Under the CPRS, fuel retailers will need to buy fuel permits to pollute. The costs will be passed down the chain, leading to higher fuel prices for the trucking industry and motorists.

The industry will be given a one-year reprieve from price rises, with the Government committing to cutting one cent from the fuel excise for every one cent rise due to emissions trading.

During her speech Gillard warned of the consequences of not addressing climate change, citing rising sea levels and an increase in global temperatures.

“Each decade since the 1940s has been warmer than the last,” she says, adding that her government will cut pollution levels by at least 5 percent by 2020.

While saying the case for emissions trading will not convince everyone, Gillard says she will not allow the country “to be held to ransom by a few people with extreme views that will never be changed”.

The Citizens Assembly will be made up of volunteers selected by an independent body to inform the Government on concerns that need be addressed before the transition to a lower pollution economy.

However, Nationals leader Warren Truss has questioned how the assembly of 150 people will be selected and whether it will include a broad section of views.

“Will there be any climate change sceptics invited? Will anyone be allowed to go who believes that giant new taxes are not the best way to reduce CO2 emissions? Will consumers and industry who would have to pay for new carbon taxes be invited?” Truss asks.

“If it is full of climate change zealots, its outcomes will be predictable but farcical.”

Truss claims the Coalition is the only party with a plan to address climate change and improve the environment.

Under the Coalition’s scheme, which will cost $3.2 billion over four years, a $2.5 billion Emissions Reduction Fund will be created to support carbon reduction activities by business and industry by the middle of 2011.

Businesses that cut their emissions below their historical averages will be able to sell the abatement to the Federal Government. The policy is designed to entice companies to take action on climate change.

Businesses that exceed their historical average will pay a financial penalty, but the Opposition has not detailed what the figure will be.

Incentives will be provided to the oldest and least efficient operations, while the plan will also focus on planting 20 million trees, introducing a $1000 solar rebate and storing about 85 million tonnes of carbon in soil by 2020.

Gillard has also committed to rewarding businesses that reduce their pollution levels, a move advocated by the Australian Trucking Association (ATA).

In its election brief to both sides of politics, it called for incentives to be introduced to encourage operators to move to new technologies and alternative fuels.

“The trucking industry could achieve even greater gains in environmental performance through the use of longer, safer trucks on appropriate routes,” the ATA says.

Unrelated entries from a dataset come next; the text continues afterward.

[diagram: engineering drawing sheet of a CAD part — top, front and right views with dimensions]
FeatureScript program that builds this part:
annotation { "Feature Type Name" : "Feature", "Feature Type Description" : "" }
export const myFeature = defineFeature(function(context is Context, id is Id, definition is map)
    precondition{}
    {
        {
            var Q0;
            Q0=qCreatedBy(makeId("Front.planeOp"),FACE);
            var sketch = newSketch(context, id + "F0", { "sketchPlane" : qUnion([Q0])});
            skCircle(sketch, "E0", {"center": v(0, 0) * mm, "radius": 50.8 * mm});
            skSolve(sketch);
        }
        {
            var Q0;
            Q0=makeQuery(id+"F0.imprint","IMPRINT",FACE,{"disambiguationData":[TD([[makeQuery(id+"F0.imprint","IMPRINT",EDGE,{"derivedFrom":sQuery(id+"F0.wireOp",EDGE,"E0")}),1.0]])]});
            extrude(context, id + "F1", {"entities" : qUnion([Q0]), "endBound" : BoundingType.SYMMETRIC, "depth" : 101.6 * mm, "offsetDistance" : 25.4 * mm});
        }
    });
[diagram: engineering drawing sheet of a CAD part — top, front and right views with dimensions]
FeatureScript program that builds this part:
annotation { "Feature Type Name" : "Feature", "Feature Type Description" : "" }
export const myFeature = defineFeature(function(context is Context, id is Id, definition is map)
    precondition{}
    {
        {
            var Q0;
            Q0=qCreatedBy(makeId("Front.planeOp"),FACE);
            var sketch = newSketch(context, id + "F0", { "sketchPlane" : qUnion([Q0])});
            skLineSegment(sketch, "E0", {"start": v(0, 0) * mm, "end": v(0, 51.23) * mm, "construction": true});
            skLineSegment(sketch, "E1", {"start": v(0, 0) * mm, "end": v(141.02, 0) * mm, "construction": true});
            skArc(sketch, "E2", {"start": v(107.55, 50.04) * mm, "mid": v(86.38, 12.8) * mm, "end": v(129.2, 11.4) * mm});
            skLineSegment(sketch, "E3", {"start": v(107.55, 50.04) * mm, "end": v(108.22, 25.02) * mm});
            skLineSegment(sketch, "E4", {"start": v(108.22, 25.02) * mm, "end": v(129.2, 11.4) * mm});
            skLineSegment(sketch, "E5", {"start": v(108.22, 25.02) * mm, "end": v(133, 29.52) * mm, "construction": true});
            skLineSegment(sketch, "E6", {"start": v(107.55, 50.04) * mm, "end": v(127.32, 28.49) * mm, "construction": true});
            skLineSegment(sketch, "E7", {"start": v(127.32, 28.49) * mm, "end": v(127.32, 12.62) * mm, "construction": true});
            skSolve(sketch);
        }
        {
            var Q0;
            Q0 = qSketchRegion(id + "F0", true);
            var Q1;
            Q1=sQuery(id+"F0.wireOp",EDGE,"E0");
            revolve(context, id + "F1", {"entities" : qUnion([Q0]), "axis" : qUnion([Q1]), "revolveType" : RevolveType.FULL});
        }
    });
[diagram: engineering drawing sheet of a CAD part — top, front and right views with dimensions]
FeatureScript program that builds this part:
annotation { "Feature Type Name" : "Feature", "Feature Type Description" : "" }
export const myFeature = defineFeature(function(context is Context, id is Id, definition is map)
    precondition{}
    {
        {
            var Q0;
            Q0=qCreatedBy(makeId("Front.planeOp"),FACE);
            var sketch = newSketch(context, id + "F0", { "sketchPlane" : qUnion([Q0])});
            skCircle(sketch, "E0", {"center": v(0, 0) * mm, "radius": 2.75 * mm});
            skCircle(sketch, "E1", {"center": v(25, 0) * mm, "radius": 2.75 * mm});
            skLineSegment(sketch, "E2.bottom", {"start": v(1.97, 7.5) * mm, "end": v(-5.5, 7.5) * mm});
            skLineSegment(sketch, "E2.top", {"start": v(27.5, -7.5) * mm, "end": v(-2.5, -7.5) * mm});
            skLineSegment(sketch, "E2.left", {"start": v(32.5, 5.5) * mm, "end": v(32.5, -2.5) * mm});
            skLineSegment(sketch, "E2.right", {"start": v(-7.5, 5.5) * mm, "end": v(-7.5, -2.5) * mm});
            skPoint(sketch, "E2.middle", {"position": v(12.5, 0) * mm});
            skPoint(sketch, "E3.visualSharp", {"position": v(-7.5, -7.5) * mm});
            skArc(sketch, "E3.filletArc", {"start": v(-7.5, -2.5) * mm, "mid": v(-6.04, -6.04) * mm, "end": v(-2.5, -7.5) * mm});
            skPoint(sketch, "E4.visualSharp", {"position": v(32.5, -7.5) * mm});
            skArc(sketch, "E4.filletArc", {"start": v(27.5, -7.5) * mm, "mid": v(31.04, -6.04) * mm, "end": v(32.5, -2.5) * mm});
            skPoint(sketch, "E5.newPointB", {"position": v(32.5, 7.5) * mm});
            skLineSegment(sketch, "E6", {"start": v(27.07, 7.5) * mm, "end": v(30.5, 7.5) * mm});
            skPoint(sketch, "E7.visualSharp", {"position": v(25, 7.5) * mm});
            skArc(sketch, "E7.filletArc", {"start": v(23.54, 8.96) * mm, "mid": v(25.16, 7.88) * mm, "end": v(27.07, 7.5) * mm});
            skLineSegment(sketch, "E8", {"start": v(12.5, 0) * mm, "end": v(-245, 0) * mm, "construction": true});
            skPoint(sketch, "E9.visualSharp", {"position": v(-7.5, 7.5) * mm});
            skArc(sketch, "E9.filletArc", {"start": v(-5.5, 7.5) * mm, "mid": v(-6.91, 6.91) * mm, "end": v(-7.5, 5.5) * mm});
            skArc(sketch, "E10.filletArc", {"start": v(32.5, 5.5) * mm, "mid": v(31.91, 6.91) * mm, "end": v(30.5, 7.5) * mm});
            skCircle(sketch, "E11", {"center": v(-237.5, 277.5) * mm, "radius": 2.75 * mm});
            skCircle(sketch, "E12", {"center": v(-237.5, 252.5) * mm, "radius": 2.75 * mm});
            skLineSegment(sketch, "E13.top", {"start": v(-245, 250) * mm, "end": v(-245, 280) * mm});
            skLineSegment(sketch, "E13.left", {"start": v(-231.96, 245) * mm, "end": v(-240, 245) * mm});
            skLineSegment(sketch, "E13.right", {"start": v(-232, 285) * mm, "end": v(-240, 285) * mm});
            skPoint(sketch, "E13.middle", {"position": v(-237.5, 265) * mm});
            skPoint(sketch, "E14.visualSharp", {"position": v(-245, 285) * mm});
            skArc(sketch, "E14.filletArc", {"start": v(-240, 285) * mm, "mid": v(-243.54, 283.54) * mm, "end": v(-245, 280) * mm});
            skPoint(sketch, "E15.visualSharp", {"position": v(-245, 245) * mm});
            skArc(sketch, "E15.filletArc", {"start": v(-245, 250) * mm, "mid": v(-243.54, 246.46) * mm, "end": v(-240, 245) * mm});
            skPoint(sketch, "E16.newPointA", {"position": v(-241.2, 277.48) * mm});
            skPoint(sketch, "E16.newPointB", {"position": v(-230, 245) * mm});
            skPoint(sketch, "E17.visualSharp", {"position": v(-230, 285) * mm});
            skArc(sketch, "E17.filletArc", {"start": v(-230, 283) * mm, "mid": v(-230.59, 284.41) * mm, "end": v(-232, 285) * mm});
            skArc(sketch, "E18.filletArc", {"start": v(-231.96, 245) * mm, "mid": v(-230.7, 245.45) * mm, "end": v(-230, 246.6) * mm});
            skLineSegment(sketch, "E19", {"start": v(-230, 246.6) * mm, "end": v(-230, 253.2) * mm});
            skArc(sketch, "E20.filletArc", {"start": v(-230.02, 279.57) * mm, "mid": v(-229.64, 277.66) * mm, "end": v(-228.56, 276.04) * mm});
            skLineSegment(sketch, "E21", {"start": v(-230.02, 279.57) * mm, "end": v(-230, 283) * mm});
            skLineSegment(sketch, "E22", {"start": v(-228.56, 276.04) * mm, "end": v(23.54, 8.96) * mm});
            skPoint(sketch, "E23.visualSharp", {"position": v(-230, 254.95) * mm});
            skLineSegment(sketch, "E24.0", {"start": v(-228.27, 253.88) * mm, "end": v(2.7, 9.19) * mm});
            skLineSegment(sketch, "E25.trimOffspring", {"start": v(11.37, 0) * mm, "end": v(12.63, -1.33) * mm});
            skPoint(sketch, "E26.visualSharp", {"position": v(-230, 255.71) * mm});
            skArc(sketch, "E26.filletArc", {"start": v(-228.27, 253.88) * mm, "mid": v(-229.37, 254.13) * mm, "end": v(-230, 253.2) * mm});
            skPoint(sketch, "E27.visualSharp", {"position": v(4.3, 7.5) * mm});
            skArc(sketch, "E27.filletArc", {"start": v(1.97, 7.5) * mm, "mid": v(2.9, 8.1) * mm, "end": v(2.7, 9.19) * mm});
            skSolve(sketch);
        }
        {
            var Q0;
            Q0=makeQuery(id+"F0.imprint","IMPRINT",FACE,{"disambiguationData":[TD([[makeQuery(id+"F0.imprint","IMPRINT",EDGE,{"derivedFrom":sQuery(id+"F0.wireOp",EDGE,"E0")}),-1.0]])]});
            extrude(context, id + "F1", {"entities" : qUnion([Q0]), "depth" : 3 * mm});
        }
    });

Gillard also pledged to ensure all new power stations meet best practice standards on carbon emissions and that the baselines for industry assistance already outlined in the CPRS will not be increased.

The Greens want a $23 tax per tonne of carbon from July 1 next year until the CPRS is introduced.

Under its plan, the rate will increase by four percent plus CPI each year until a global scheme for reducing emissions is negotiated.

The Greens are also opposed to compensating the trucking industry under emissions trading, with a spokesman labelling it “nonsensical”.

“It is just nonsense to put transport in with one hand and then offset it through the fuel tax system,” he says.